* Texto de lectura *

Arabia Saudí: La Fiscalía del Estado ha pedido la pena de muerte para cinco activistas por los derechos humanos

(Ejecución pública en Arabia Saudi mediante corte de cabeza con espada)

La Fiscalía del Estado de Arabia Saudí ha pedido la pena de muerte para cinco activistas por los derechos humanos procedentes de la provincia oriental del reino. Según Human Rights Watch y otras organizaciones no gubernamentales, los cinco están siendo juzgados en secreto por un tribunal anti-terrorista.

Entre los detenidos está Israa Al-Ghomgham, la primera mujer que podría enfrentarse a la pena de muerte por su defensa de los derechos humanos. Se la acusa, entre otros cargos, de incitar a la protesta de y de proporcional apoyo moral a alborotadores.

“Cualquier ejecución es espantosa, pero pedir la pena de muerte para activistas como Israa Al-Ghomgham, que no están acusados ni siquiera de ningún comportamiento violento, es monstruoso,” declaró Sarah Leah Whitson, directora de HRW para Oriente Medio, a través de un comunicado publicado el miércoles.

ALQST, una organización saudí por los derechos humanos con sede en Londres, había sido la primera en informar de la petición de la Fiscalía en el caso de Ghomgham. La oficina de prensa del Gobierno saudí no ha ofrecido de momento ningún comentario al respecto.

Varios activistas saudíes han anunciado que el juico aún no ha terminado y han negado las informaciones que circulan por las redes sociales según las cuales los detenidos ya han sido ejecutados.

Arabia Saudí es una monarquía absoluta en el que las manifestaciones y los partidos políticos están prohibidos. En los últimos años el poderoso príncipe heredero Mohammed Bin Salman ha implementado algunas reformas sociales y económicas.

* Conjunto de tareas *
1 > Reproduzca el fragmento de la nota sobre Arabia Saudí que comienza en las palabras "ALQST, una organización" y termina tras las palabras "han sido ejecutados.".
2 > Responda brevemente según la nota sobre Arabia Saudí:
(a) ¿Qué tipo de tribunal juzga a los cinco activistas?
(b) ¿Qué cargo ocupa Sarah Leah Whitson?
(c) ¿Dónde tiene su sede la organización ALQST?

* Entradas guardadas *
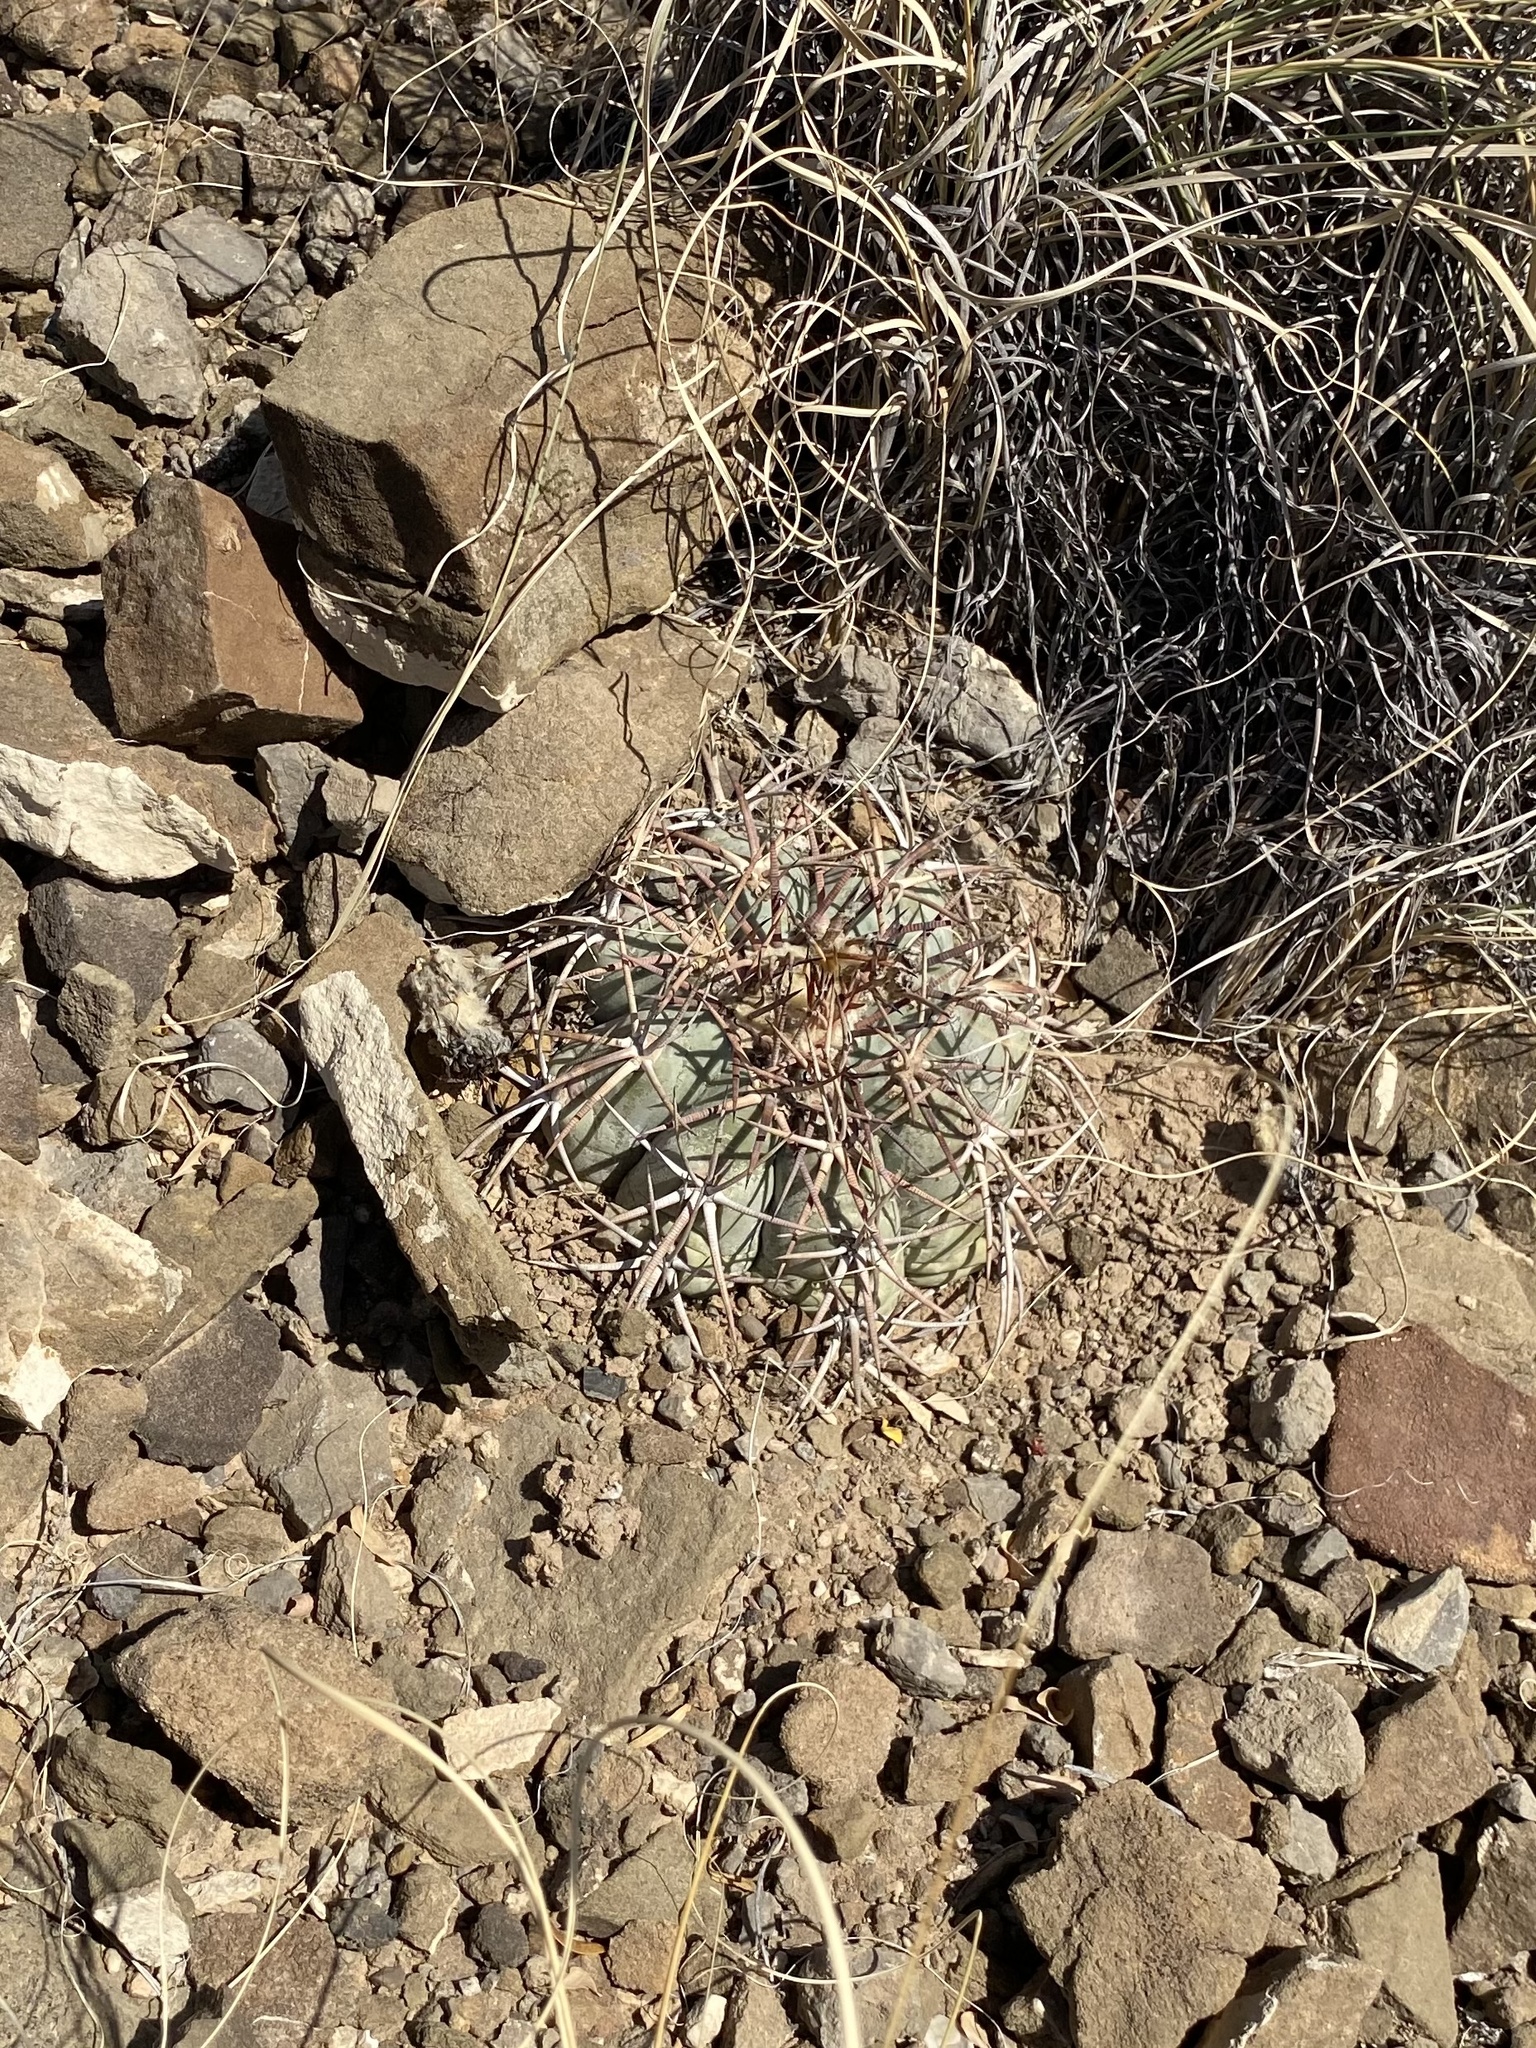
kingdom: Plantae
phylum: Tracheophyta
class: Magnoliopsida
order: Caryophyllales
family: Cactaceae
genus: Echinocactus
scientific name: Echinocactus horizonthalonius
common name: Devilshead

* Resultados en orden *
1 >
ALQST, una organización saudí por los derechos humanos con sede en Londres, había sido la primera en informar de la petición de la Fiscalía en el caso de Ghomgham. La oficina de prensa del Gobierno saudí no ha ofrecido de momento ningún comentario al respecto.

Varios activistas saudíes han anunciado que el juico aún no ha terminado y han negado las informaciones que circulan por las redes sociales según las cuales los detenidos ya han sido ejecutados.

2 >
(a) Un tribunal anti-terrorista, que los juzga en secreto.
(b) Es directora de HRW para Oriente Medio.
(c) En Londres.